Pavel Ivanov <pivanof@google.com> writes:
Well, I'd argue that accumulating lots of cruft does matter. Let's say it accumulated 10,000 different GTIDs. It will significantly slow down the slave connection initialization and it will blow up binlog size. The first effect could be especially dangerous because if e.g. 3 slaves are connected to master simultaneously master could fully consume 3 CPUs for a prolonged period of time which may affect ability to respond to client queries.
Overall I guess I don't quite like this design decision. It basically means that in the proper configuration special care should be taken to make sure that server_id numbers don't get retired forever but get reused instead...
I do not think it will be a problem. Even with 10000 master failovers (that's 10 times per day, every day for 3 years!), it's just 150kB in each binlog file, plus a single iteration over it during slave connect. But if it turns out that I am wrong and it is in fact a problem, we can easily add later something that prunes this information. A given (domain_id, server_id, seq_no) GTID is only needed as long as there is any slave that might request to start replicating from this position. After that, it can be safely omitted in subsequent Gtid_list_log_events. For example, each time we rotate the binlog, we can check for any GTID in Gtid_list_log_event that was the same in the Gtid_list_log_event of the first unpurged binlog file, and omit any such in the next Gtid_list_log_event output. But there is no reason to spend time on that until we know it is a problem.
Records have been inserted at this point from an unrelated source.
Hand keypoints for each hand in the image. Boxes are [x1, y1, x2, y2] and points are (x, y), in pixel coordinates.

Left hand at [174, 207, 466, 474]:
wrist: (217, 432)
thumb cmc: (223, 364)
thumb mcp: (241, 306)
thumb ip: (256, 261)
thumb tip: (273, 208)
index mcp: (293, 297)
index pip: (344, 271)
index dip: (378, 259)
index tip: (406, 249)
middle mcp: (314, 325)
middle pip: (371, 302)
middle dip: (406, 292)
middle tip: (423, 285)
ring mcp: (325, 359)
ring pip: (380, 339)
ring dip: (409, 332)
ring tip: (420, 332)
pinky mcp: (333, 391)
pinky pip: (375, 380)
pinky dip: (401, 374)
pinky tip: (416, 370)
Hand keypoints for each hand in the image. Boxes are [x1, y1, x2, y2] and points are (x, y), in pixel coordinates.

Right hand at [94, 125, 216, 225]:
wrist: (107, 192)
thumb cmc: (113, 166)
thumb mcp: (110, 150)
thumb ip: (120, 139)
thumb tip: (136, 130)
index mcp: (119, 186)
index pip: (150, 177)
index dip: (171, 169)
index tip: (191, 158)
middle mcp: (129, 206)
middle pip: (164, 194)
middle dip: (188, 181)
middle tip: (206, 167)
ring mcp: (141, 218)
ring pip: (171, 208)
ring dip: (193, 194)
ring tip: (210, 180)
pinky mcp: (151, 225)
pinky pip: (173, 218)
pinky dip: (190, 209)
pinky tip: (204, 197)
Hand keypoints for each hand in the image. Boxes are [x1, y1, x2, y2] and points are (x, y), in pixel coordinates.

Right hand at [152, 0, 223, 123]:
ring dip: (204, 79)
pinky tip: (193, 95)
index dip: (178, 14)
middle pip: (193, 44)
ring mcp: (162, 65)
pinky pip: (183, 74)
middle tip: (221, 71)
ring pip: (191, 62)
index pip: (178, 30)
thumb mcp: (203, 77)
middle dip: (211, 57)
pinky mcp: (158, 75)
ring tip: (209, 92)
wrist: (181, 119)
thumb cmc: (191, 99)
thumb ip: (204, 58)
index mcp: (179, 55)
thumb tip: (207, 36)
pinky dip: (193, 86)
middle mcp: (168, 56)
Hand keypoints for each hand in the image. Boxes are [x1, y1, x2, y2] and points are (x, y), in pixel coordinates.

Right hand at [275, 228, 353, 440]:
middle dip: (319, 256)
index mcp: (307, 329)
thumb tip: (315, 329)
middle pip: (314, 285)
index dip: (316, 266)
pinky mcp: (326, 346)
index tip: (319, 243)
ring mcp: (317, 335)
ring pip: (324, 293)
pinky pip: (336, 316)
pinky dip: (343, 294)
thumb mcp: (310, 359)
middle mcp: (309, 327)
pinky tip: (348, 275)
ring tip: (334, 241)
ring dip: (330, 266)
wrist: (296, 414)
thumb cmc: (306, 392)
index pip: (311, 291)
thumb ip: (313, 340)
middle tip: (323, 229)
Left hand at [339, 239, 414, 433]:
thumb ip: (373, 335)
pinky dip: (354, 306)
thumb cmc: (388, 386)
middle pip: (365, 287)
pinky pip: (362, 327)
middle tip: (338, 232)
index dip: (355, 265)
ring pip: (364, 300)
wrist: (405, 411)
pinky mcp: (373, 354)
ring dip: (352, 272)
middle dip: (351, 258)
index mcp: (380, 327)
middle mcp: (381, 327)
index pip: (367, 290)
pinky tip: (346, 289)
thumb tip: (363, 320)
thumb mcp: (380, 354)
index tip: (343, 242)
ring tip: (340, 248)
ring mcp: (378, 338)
Maybe the deeper issue is that you would prefer a design where sequence number is assumed unique by itself (or (domain_id, sequence_number) if using multi-source). And the code is allowed to silently break if this assumption is violated by user? This makes a lot of things simpler, of course. I did think a lot about this, and in the end I decided against it, because of numerous cases where this could make things harder for users that are perhaps not intimately aware with how GTID works. I am still hopeful that the current design can give the best of both worlds: something that "just works" in most cases for most users, and still provides what is needed for advanced users that can be expected to know what they are doing. - Kristian.